#### [Selected text]
Vectors for Geometry

Dot Product §

The dot product or scalar product is the index wise multiplication of two vectors, denoted by the syntax below

$$\vec{u}\cdot \vec{v}$$

Cross Product §

The cross product of two vectors produces a third vector that is orthogonal to the originals, and is denoted as shown below

$$\vec{u}\times \vec{v}$$

Angles §

With Law of Cosines, we can prove

$$\vec{u}\cdot \vec{v}=|\vec{u}||\vec{v}|\cos \theta$$

Using Law of Sines, we can prove

$$||\vec{u}\times \vec{v}||=||u||||\vec{v}||\sin \theta$$

Component §

$$com{p}_{\vec{u}}\vec{v}=\frac{\vec{u}\cdot \vec{v}}{||u||}$$

Component is the magnitude of one vector along another, so to find it we can just multiply the magnitude of the projected vector by the sine of the angle between the two vectors.

$$\begin{array}{rl}com{p}_{\vec{u}}\vec{v}& =||\vec{v}||\cdot \cos \theta \\ & =||\vec{v}||\cdot \frac{\vec{u}\cdot \vec{v}}{||\vec{u}||||\vec{v}||}\\ & =\frac{\vec{u}\cdot \vec{v}}{||\vec{u}||}\end{array}$$

Projection §

$$pro{j}_{\vec{u}}\vec{v}=\vec{u}\frac{\vec{u}\cdot \vec{v}}{||u|{|}^2}$$

Since the projection is like the component (but the vector), we can just multiply the component expression by the unit vector of vector being projected onto.

#### [Dataset extract]
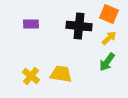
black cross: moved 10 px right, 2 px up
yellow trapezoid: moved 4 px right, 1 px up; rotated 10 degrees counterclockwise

#### [Set problem 1]
Summarize the vectors page in two sentences.
#### [Set problem 2]
Quote the vectors page word for word, starting with "Component §" and going on through "being projected onto.".

#### [Exercise solution 1]
The dot product is the index-wise multiplication of two vectors, while the cross product of two vectors produces a third vector orthogonal to the originals. The page also notes that the Law of Cosines and the Law of Sines can prove angle relations for these products, and that a projection is obtained by multiplying the component expression by the unit vector of the vector being projected onto.

#### [Exercise solution 2]
Component §

$$com{p}_{\vec{u}}\vec{v}=\frac{\vec{u}\cdot \vec{v}}{||u||}$$

Component is the magnitude of one vector along another, so to find it we can just multiply the magnitude of the projected vector by the sine of the angle between the two vectors.

$$\begin{array}{rl}com{p}_{\vec{u}}\vec{v}& =||\vec{v}||\cdot \cos \theta \\ & =||\vec{v}||\cdot \frac{\vec{u}\cdot \vec{v}}{||\vec{u}||||\vec{v}||}\\ & =\frac{\vec{u}\cdot \vec{v}}{||\vec{u}||}\end{array}$$

Projection §

$$pro{j}_{\vec{u}}\vec{v}=\vec{u}\frac{\vec{u}\cdot \vec{v}}{||u|{|}^2}$$

Since the projection is like the component (but the vector), we can just multiply the component expression by the unit vector of vector being projected onto.